*** Block opens ***

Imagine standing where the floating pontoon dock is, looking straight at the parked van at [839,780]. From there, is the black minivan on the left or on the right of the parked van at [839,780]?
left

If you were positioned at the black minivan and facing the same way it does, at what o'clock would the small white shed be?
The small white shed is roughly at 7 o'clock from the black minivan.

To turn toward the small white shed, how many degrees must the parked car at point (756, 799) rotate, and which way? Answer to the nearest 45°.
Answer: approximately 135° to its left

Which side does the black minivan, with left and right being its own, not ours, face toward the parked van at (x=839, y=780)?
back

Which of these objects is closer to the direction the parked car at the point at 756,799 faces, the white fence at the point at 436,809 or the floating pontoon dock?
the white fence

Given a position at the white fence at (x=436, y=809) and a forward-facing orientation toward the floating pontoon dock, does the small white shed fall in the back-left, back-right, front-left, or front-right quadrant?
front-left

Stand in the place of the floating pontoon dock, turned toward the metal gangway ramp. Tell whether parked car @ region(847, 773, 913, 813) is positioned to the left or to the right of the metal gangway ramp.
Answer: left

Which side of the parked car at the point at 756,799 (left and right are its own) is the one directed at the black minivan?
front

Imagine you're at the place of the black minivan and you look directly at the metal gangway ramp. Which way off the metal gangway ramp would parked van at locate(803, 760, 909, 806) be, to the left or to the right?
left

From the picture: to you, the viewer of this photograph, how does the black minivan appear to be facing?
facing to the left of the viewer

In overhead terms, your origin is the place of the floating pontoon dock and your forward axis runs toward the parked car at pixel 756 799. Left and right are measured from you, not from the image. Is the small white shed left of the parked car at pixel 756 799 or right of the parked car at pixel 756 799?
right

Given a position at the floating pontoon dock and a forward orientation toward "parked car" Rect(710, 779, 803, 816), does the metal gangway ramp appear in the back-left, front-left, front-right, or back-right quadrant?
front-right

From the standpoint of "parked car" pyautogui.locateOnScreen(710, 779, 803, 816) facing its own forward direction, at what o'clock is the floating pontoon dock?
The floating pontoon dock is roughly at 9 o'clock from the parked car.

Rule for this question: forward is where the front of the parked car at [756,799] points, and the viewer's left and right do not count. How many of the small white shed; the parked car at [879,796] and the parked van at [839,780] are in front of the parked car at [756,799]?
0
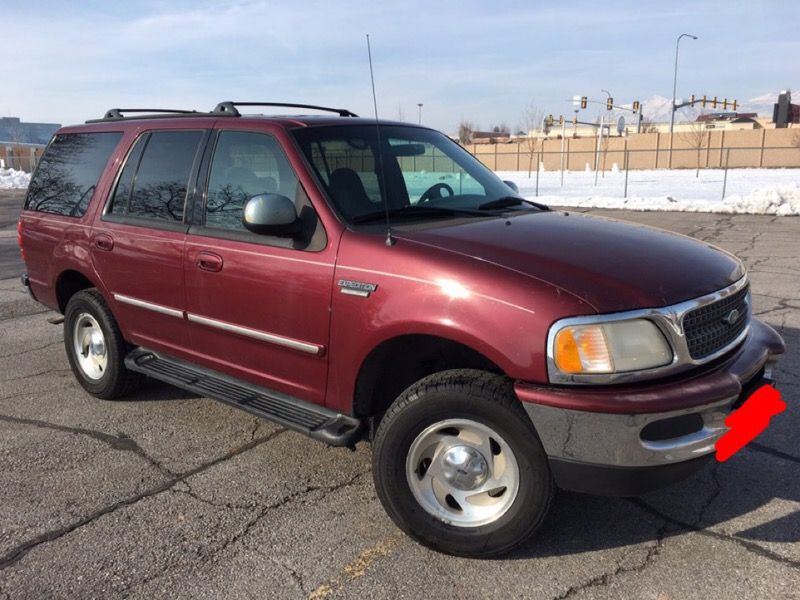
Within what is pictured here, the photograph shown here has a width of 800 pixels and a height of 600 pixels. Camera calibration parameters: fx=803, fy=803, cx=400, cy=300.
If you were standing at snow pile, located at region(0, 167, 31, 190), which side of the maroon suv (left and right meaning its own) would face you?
back

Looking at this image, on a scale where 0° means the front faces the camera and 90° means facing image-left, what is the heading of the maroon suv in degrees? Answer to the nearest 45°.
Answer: approximately 315°
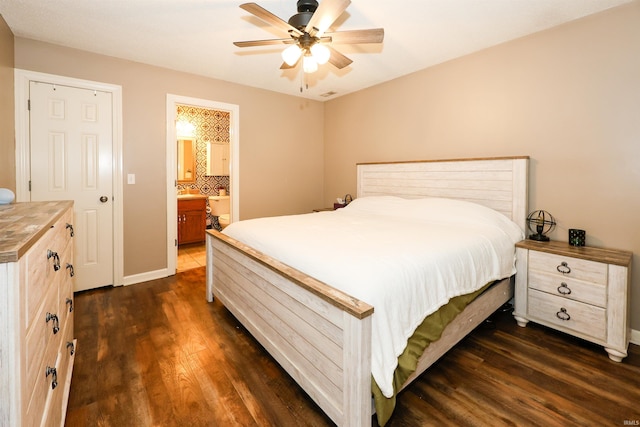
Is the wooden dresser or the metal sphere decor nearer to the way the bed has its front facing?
the wooden dresser

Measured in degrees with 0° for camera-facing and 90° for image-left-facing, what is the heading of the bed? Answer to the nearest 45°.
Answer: approximately 45°
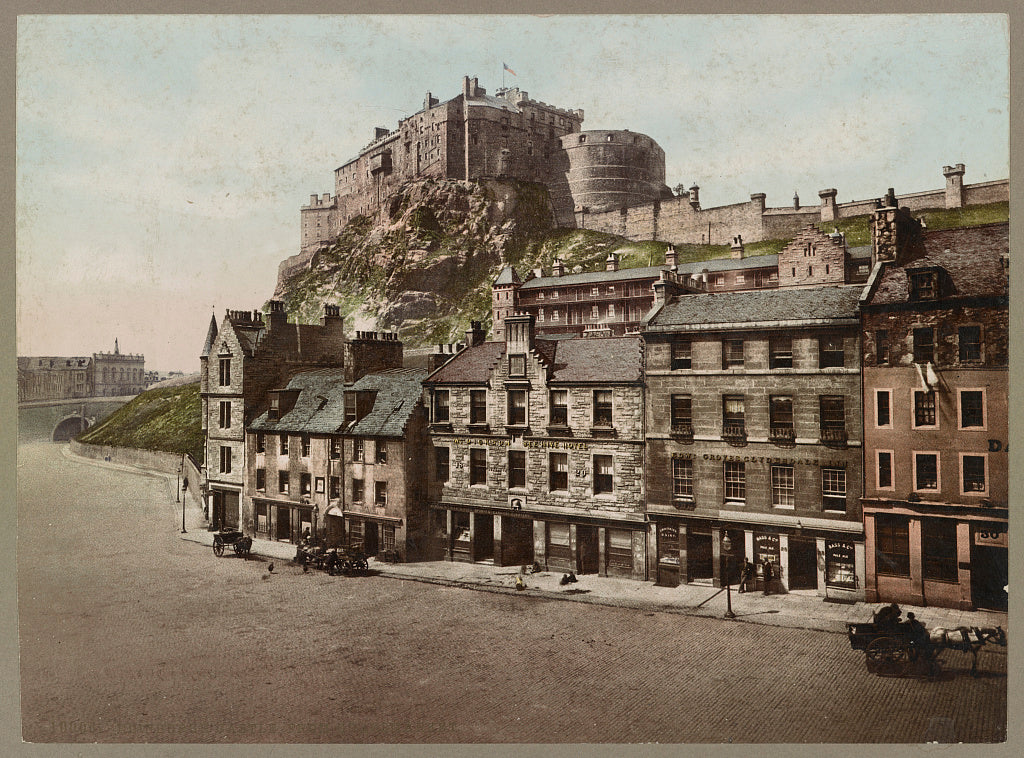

*** Block closes ***

◆ TASK:
Convert the lines from the one containing "Rule for this" through the end of the items, inclusive, into a JSON list of strings with one string per line. Omit blank lines and leave out the pictures.

◆ SOLUTION TO THIS TASK:
[
  "Rule for this question: forward is where the front of the parked car at [756,799] points, and the viewer's left and right do not count. How many of the small white shed; the parked car at [879,796] and the parked van at [839,780] are in front of the parked car at [756,799]?",
  "0",
  "Within what is pictured here, the photograph shown here has a width of 800 pixels and a height of 600 pixels. Camera calibration parameters: fx=803, fy=803, cx=400, cy=300.",
  "If you were standing at snow pile, located at region(0, 167, 31, 190), which side of the maroon suv (left and right meaning its own) would face you?",
  "back",
  "Looking at this image, on a scale where 0° means the front faces the camera and 90° means facing image-left, what is the heading of the maroon suv in degrees? Answer to the nearest 45°.",
  "Answer: approximately 315°",
  "Is the wooden dresser or the metal sphere decor nearer to the way the bed has its front facing?",
  "the wooden dresser",
  "Measured in degrees with 0° for camera-facing and 90° for image-left-facing, what is the heading of the bed? Answer to the nearest 45°.",
  "Answer: approximately 45°"
]